Ну, ежели так интересно, давайте подберёмся поближе и разберёмся, в конце концов, что за такая «глухонемая» глухомань пред нами. С ближины-то оно по любому понятней будет.

А вблизи всё оказалось не так уж и загадочно, хотя всё же странновато: мужики замысловато матерились, женщины стенали, а детвора, повисшая на плетне, весело цокала языками и обменивалась впечатлениями. Только всё звуковое сопровождение мероприятия осуществлялось шёпотом, словно боялись разбудить кого-то. Но, несмотря на нехватку обычно громких комментариев к чрезвычайному происшествию, дело по тушению пожара понемногу продвигалось к своему скорому логическому завершению. Продвигалось, продвигалось себе дело, и вот когда, казалось ещё немного и огонь будет полностью локализован и потушен, случилось непредвиденное. Откуда ни возьмись, появилась старая бабуся в старомодном ветхом, как и она сама, шушуне. С пустым железным ведром наперевес (откуда она его выкопала, такое ведро, одному Яр-богу известно, ведь в то время вся утварь сплошь из дерева монтировалась), она поспешила на помощь соплеменникам, то бишь к колодцу за водой. Где-то на полпути к своей первой цели бабушка нечаянно наступила на перебегавшую дорогу чёрную кошку (и откуда эта кошка взялась тоже, хоть убейте её, не скажу, потому что не знаю). Естественно, старуха потеряла и так шаткое равновесие, и полетела кубарем в заросли лопухов, попутно отпустив ведро на волюшку-вольную. В отличие от старушки, ведро, обладавшее меньшей массой и получившее больший заряд кинетической энергии с вектором направленным в раскрытое окно избы деревенского старосты, в настоящее время руководившего спасательной операцией у амбара, влетело в гостеприимно раскрытый оконный проём. Мимолётом сбив с дубового стола солонку, сахарницу и бутылёк с соевым соусом (причём всё вдребезги!), ведро, на последнем этапе своего полёта попало в висевшее на стене заморское стекло, мудрёно посеребрённое с одной стороны, которое знающие люди называли «свет-мой-зеркалом» (дорогущая-предорогущая вещица и, кстати, единственное на всё село) разнесло оный «свет-мой» на мелкие кусочки, грохнулось уже на посоленный, посахарённый и политый соусом пол избы, откатилось в сторону и невинно застыло подле печки.

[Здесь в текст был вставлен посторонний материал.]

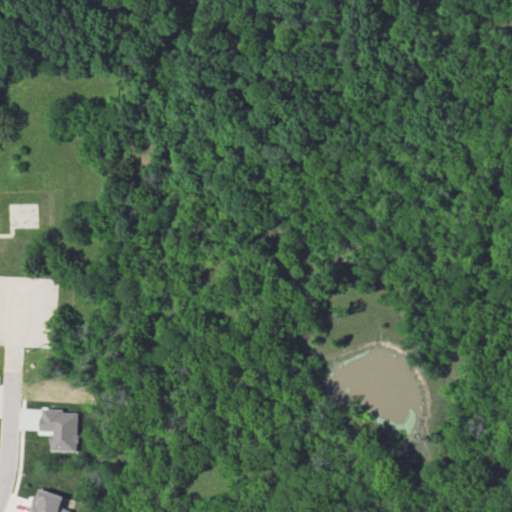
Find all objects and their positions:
park: (54, 181)
road: (9, 235)
road: (10, 409)
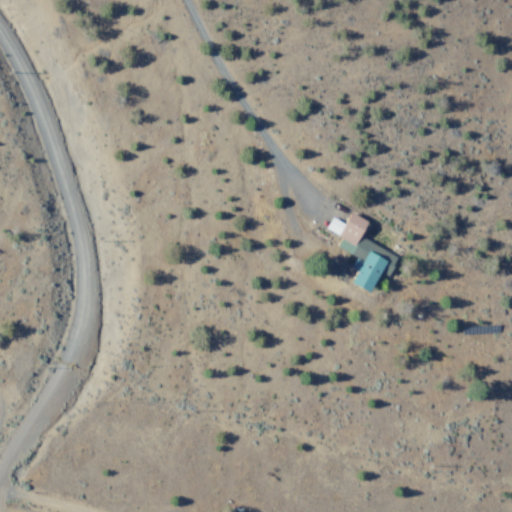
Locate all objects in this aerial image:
road: (68, 196)
building: (358, 252)
road: (32, 418)
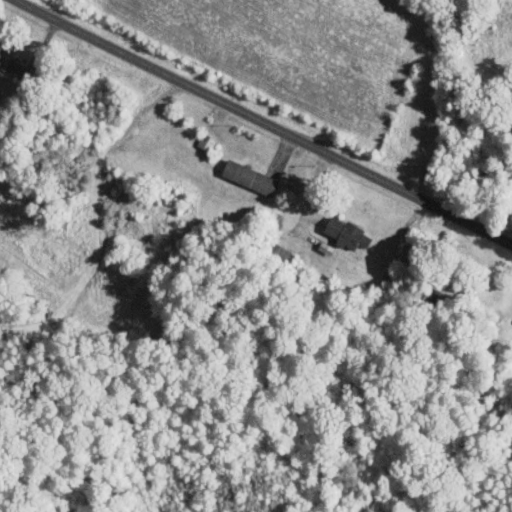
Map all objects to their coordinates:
building: (3, 58)
road: (262, 123)
building: (247, 177)
road: (305, 201)
building: (343, 232)
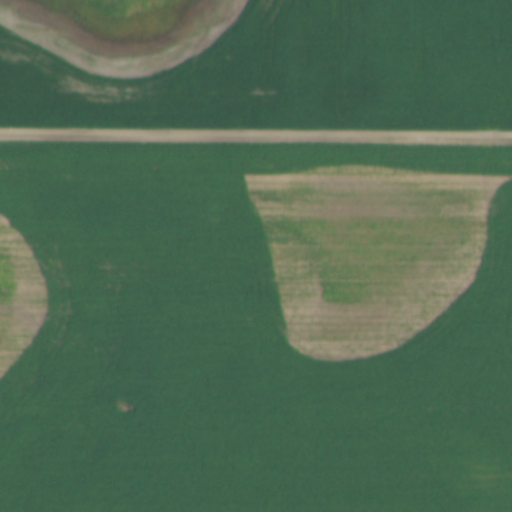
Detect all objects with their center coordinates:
road: (255, 139)
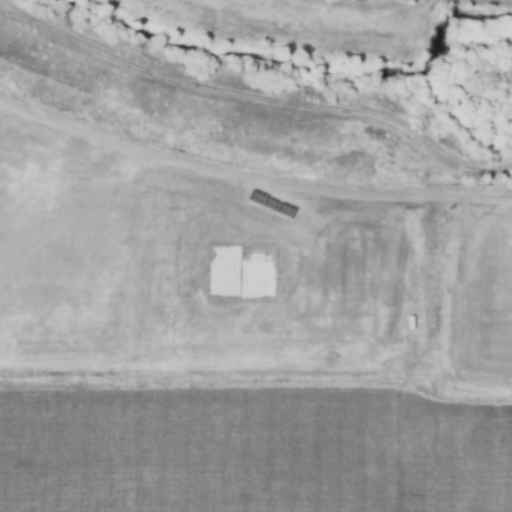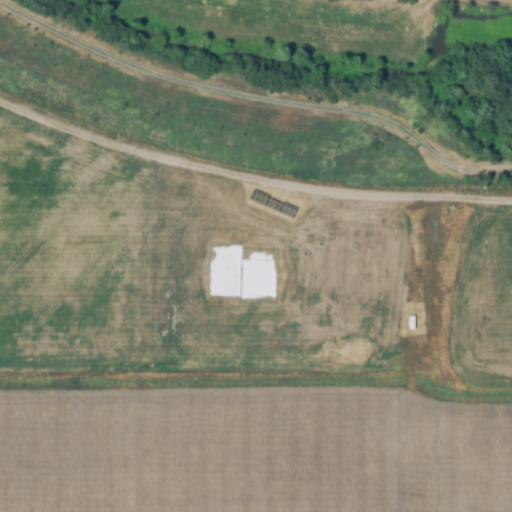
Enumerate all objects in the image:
road: (499, 0)
road: (481, 245)
road: (481, 277)
crop: (485, 291)
road: (450, 292)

Батюшки! Такой плохой приметы даже старожилы села припомнить не могли!

— Это, полный копец! — угрюмо промолвил перепачканный копотью староста по завершении процесса поочерёдного прохождения всех дурных примет и безнадёжно махнул рукой. Он-то точно знал, что это не беда, а только её предвестник, а беда, она скоро нагря…

— Бегу, бегу! Бегу-у-у! — раздался зычный голос с окраины деревни и, спустя пару-тройку томительных мгновений, на месте происшествия оказался заспанный, мягко говоря, паренёк. Ну, как паренёк, парняга, а если быть детально точным — парнище. Ростом — аршина три не ниже (или семь ахлицких футов, кому как нравится), весом — пудов эдак восемь-девять, в общем здоровый как буйвол, широкоплечий, с сильно развитыми бицепсами и набитыми на кулаках кентосами. Короче говоря, по своим параметрам — среднестатистический рунийский богатырь, правда, без высшего и даже средне-специального образования.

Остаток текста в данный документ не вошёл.